Leora is the American Ambassador to Brama Grodzka-Teatr-NN and is on the Board of the American Association of Polish Jewish Studies. She holds a B.A. from Wellesley College and a J.D./ LL.M from Duke University School of Law.

About Katka Reszke
Katka Reszke is a Polish-born, U.S.-based writer, documentary filmmaker, photographer, and researcher in Jewish history, culture, and identity. She holds a PhD in Jewish Education from the Hebrew University of Jerusalem and is the author of Return Of The Jew: Identity Narratives of the Third Post-Holocaust Generation of Jews in Poland (2013) and the chief screenwriter of the acclaimed partially animated documentary film Karski & The Lords of Humanity (2015). As a writer and filmmaker, Reszke specializes in Polish-Jewish history and relations, as well as human rights, social justice, minority and gender issues. Her film director credits include Shimon’s Returns, Coming Out Polish Style, This is Not a Fairy Tale, and Magda.
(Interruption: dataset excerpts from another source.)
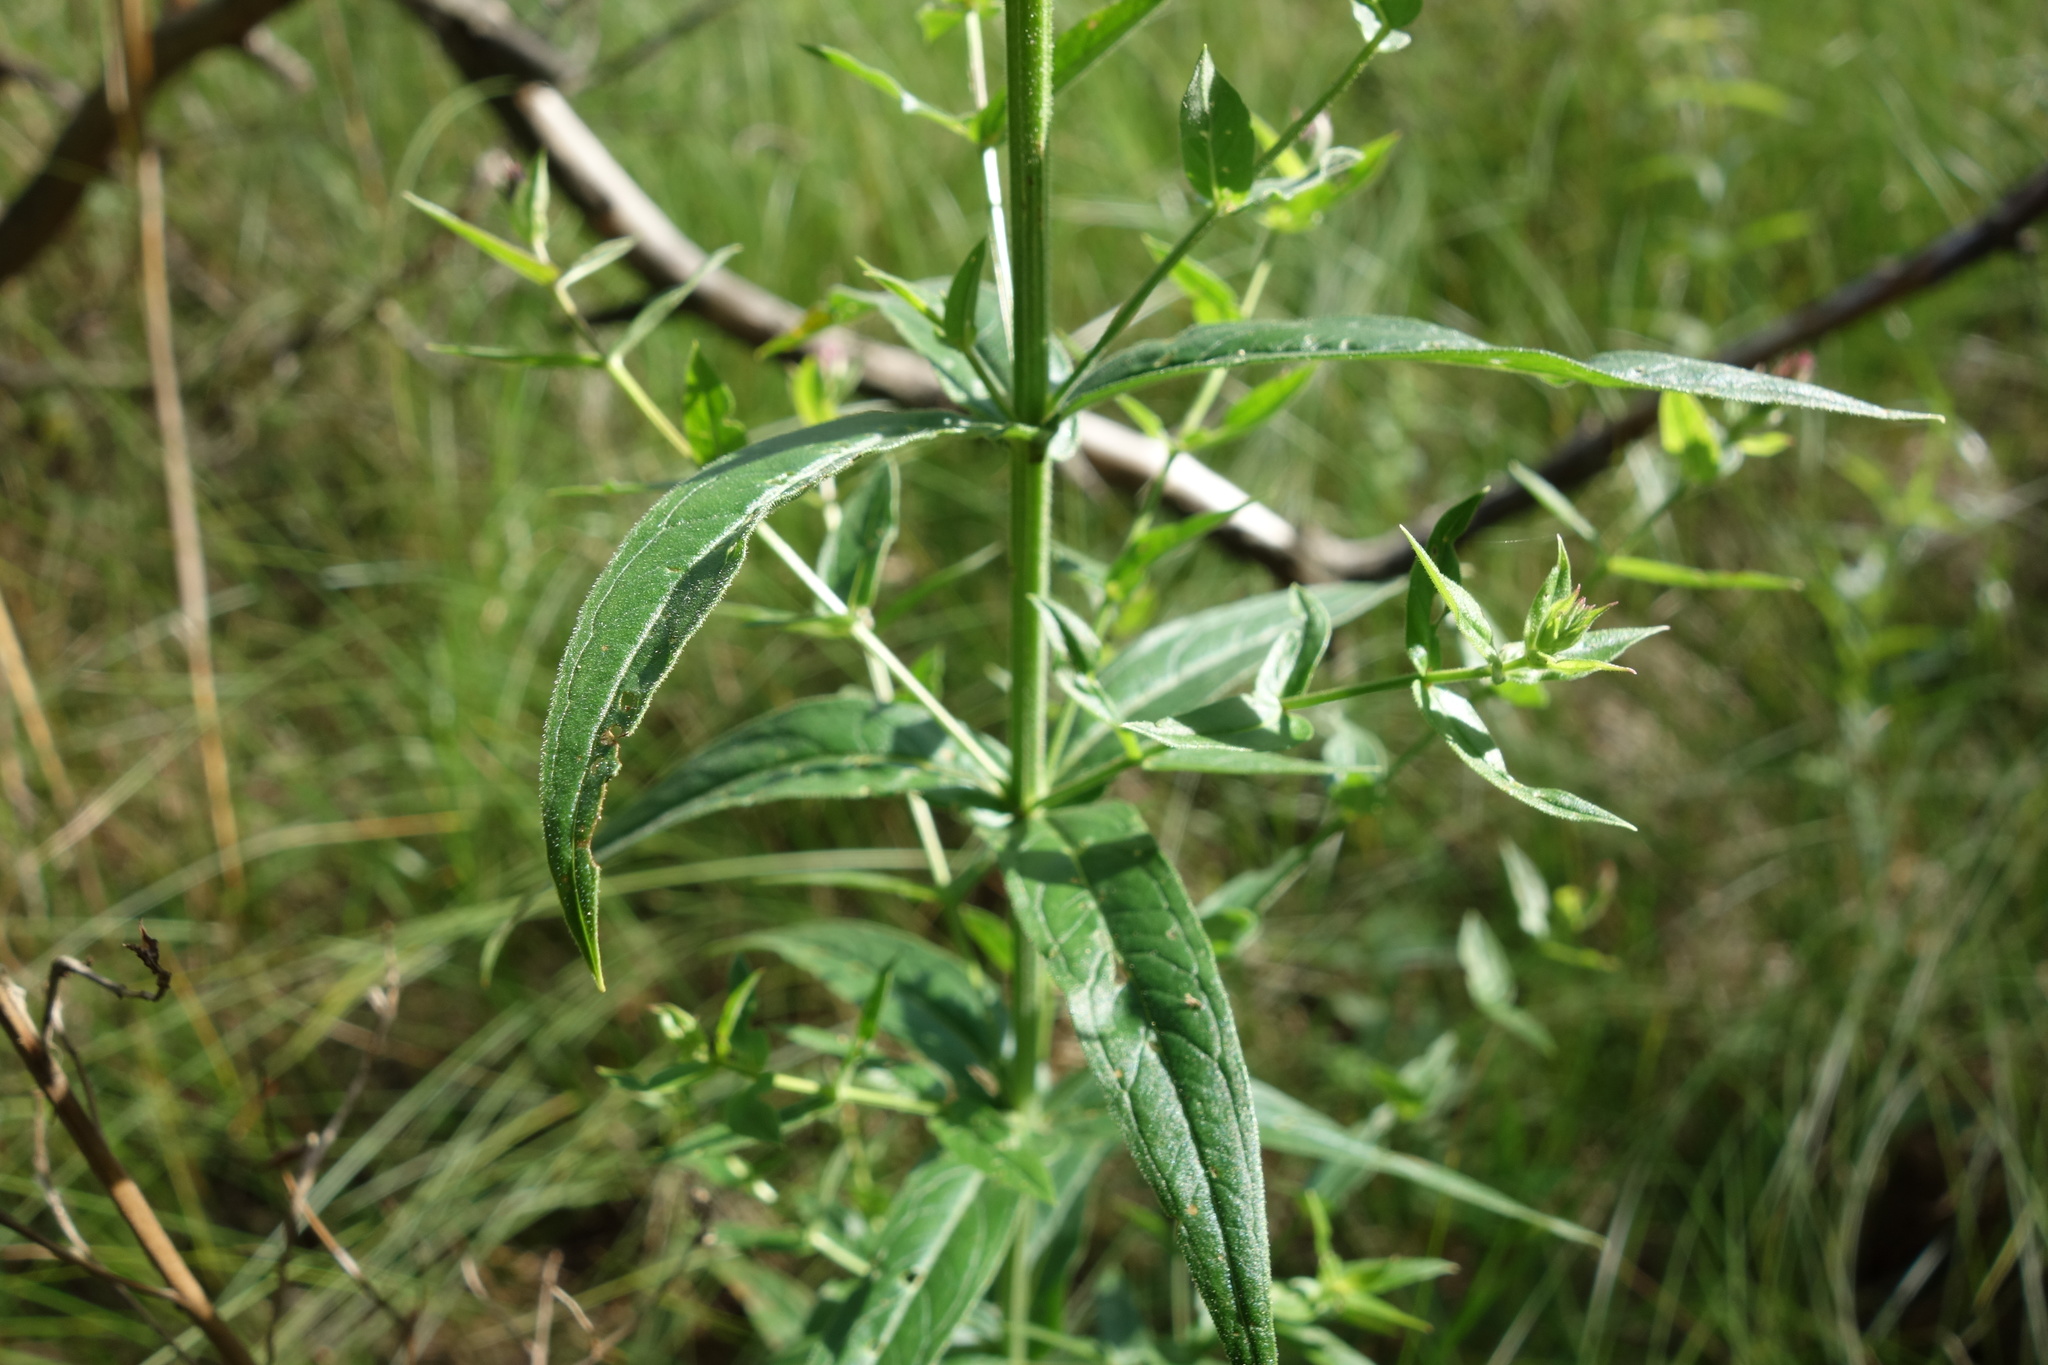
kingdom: Plantae
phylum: Tracheophyta
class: Magnoliopsida
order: Myrtales
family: Lythraceae
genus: Lythrum
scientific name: Lythrum salicaria
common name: Purple loosestrife
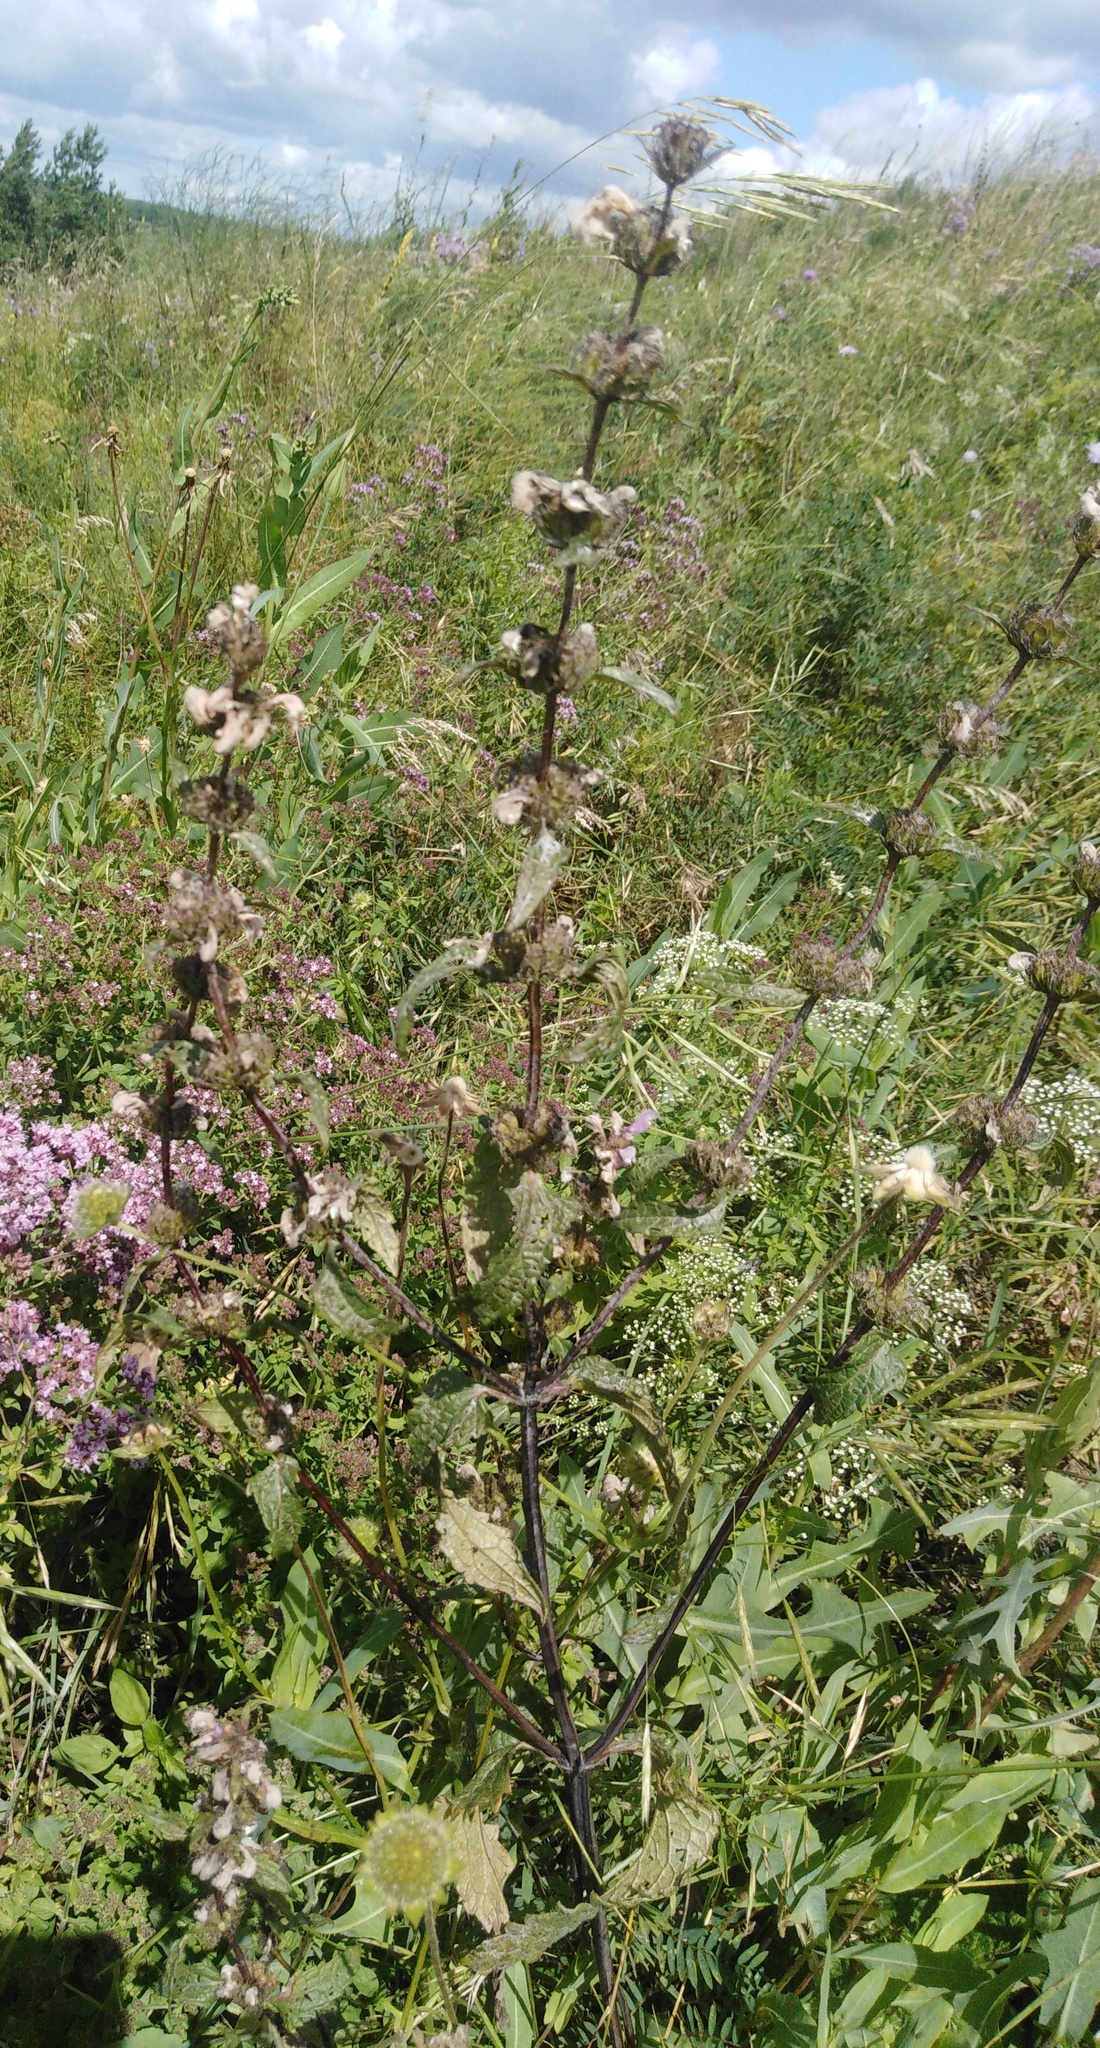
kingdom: Plantae
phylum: Tracheophyta
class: Magnoliopsida
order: Lamiales
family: Lamiaceae
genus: Phlomoides
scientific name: Phlomoides tuberosa
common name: Tuberous jerusalem sage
She also served as Second Director & Editor of HBO’s Trans-Action and as Editor of The Peretzniks and the award-winning Castaways. During the Fall Semester of 2015 Katka Reszke served as Helen Gartner Hammer Scholar-in-Residence at the Hadassah-Brandeis Institute. She is currently a Visiting Scholar at the Mandel Center for Studies in Jewish Education at Brandeis University. Her upcoming
research-creation project is The Meshugene Effect – a book and an experimental documentary featuring personal narratives of several Polish women, who embark on a pursuit of Jewish identity following an irrational feeling, a hunch about having Jewish ancestry. The project explores cultural and discursive contingencies surrounding religion, gender and authenticity and how they affect the way we make sense of experiences of memory and transition. All of this set against the landscape of troubled Polish-Jewish history and a new curious Polish-Jewish present.

About Marek Lesniewski-Lass
Since 1994, Marek Lesniewski-Lass has served as Poland's Honorary Consul for the New England States of Massachusetts, Rhode Island, New Hampshire, Vermont, and Maine, promoting economic, cultural and political ties between the Republic of Poland and the United States. This has included assisting Polish dignitaries during their visits to the US, organizing Massachusetts trade mission to Poland, assisting Polish nationals in the US, and working closely with the Polish-American organzations. He also practices law, assisting foreign individuals and companies in navigating the US legal system, and helps US firms and individuals do business in Poland.